Remote development environments

With Release remote development environments, you can "mount" an ephemeral environment to your local computer and work on it as you would if you were developing locally.

You work in your preferred IDE and when you save, Release automatically syncs your changes to the server. If your server is configured with live reloading, your changes will appear in near real-time.

You can mount your database to a local port and use your favorite database GUI tool to interact with it.

Setting up a remote development environment

We'll guide you through setting up a Release remote development environment with just a few lines of YAML.

Prerequisites

To set up a remote development environment, you need a working, deployed application on Release. If you don't already have a working application, follow getting started in the Release documentation and then create one of the Release example applications. In this guide, we use the full stack voting app to demonstrate setting up a remote development environment.

You will also need to have the Release CLI and the AWS CLI version 2.8.11 or higher installed.

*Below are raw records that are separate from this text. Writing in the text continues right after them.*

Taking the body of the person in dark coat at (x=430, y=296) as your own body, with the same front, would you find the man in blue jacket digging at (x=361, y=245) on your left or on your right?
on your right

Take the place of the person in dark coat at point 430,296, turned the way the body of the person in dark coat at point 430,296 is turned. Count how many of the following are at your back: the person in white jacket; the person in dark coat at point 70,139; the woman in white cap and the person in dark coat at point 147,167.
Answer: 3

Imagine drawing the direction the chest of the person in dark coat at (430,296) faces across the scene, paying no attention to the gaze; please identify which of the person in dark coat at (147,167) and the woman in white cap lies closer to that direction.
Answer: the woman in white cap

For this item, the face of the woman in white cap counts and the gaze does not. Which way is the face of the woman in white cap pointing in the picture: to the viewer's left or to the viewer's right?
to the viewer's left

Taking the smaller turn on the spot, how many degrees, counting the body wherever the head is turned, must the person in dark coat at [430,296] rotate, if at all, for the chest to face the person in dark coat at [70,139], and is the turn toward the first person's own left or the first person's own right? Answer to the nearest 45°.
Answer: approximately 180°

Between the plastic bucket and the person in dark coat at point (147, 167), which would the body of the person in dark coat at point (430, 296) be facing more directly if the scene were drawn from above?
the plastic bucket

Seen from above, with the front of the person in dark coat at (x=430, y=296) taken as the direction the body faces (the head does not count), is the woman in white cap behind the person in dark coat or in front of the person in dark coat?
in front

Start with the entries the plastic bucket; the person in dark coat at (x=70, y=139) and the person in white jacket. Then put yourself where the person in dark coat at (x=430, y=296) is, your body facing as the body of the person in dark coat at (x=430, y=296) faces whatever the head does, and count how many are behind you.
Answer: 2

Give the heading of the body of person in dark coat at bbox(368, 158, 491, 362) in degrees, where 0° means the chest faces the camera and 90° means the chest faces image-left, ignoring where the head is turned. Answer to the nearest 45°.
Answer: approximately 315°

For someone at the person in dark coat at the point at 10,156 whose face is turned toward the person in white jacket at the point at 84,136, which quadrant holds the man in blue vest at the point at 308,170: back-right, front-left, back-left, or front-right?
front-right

Configuring your Application Template

The Application Template defines a top-level block named development_environment in which you can specify how the application should behave in development mode.

Here is an example development_environment block from the full stack voting app:

development_environment:
  services:
  - name: vote
    command: python app.py
    sync:
    - remote_path: "/app"
      local_path: "./vote"
    port_forwards:
    - remote_port: 80
      local_port: 5000
  - name: result
    command: nodemon server.js
    port_forwards:
    - remote_port: 80
      local_port: 5001
    sync:
    - remote_path: "/app"
      local_path: "./result"

If you're following along with an example full stack voting app, add this code to the top level of your Application Template and click Save as new version.

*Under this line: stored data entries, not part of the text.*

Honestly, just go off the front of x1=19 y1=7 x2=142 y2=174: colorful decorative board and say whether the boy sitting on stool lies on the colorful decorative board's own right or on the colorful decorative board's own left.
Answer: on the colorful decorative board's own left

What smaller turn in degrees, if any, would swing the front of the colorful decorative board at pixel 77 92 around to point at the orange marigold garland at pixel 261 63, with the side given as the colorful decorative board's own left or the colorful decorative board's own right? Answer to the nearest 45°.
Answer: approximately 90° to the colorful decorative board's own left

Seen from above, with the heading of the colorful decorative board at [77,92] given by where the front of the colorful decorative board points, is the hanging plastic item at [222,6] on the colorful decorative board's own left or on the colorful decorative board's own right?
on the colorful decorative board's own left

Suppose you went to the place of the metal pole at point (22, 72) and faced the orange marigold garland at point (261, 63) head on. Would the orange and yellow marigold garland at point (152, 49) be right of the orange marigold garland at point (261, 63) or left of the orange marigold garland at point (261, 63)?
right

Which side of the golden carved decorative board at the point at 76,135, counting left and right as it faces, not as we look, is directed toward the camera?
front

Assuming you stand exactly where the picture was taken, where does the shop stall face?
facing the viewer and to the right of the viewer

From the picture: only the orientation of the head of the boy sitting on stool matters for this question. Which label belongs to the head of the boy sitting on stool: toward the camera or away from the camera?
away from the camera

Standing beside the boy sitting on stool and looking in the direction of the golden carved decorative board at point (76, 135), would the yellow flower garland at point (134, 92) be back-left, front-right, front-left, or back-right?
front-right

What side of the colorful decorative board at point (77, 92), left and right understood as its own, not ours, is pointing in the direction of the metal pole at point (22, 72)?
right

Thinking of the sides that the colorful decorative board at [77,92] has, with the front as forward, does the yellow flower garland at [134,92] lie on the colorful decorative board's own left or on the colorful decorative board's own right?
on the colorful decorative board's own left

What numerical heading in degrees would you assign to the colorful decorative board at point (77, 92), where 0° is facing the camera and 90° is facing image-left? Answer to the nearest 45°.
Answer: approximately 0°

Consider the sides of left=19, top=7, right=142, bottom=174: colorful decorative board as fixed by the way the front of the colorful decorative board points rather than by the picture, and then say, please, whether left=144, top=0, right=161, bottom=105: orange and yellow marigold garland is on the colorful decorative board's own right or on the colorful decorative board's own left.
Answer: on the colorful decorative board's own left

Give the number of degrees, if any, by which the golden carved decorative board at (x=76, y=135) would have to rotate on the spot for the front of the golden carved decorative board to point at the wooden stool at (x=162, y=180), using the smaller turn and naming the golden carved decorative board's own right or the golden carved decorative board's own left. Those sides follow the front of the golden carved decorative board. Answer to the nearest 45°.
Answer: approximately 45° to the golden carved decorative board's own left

Using a different container image for development

You might prefer to use a different container image when running a service in development mode. This is useful if you have development-only tools or dependencies you'd prefer not to include in your production images.

To use a different container image for development mode, first add a top-level builds stanza to your Application Template specifying the Dockerfile or multistage build target you would like to use:

builds:
- name: vote-dev
  context: vote
  dockerfile: "./Dockerfile"
  target: dev

Then specify an image for your development_environment service:

development_environment:
  services:
  - name: vote
    command: python app.py
    image: my-org/release-example-voting-app/vote-dev
    sync:
    - remote_path: "/app"
      local_path: "./vote"
    port_forwards:
    - remote_port: 80
      local_port: 5000

Connecting to a development environment

Once you have configured your application for remote development, run release auth login in the Release CLI.

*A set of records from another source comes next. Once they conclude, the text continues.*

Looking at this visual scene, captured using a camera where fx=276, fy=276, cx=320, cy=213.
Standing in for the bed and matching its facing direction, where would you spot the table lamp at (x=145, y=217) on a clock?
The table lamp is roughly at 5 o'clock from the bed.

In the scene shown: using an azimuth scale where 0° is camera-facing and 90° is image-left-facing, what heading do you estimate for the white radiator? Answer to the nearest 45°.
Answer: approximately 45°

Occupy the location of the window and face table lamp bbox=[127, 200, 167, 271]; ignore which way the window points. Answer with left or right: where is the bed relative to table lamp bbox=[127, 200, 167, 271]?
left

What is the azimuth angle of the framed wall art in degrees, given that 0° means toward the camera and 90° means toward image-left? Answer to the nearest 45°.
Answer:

Select the app you want to use with release apps select.

In the root of your local copy of the repository you want to debug, kick off the remote dev process with release dev start --environment ID_OR_NAME.

Once everything turns green, you should be able to access http://localhost:5000 and http://localhost:5001 returning the vote and result services respectively (or whichever ports you configured for your application).

Now you can edit files locally, refresh the browser, and see your changes. You can view and tail the logs in the ~/.releasehub/dev/ folder to see the output of the different commands.

Debugging a development environment

The commands tail their output to log files in ~/.releasehub/dev/ENV_ID/. Use tail -f log-servicename.txt to see the output of the command running on the server.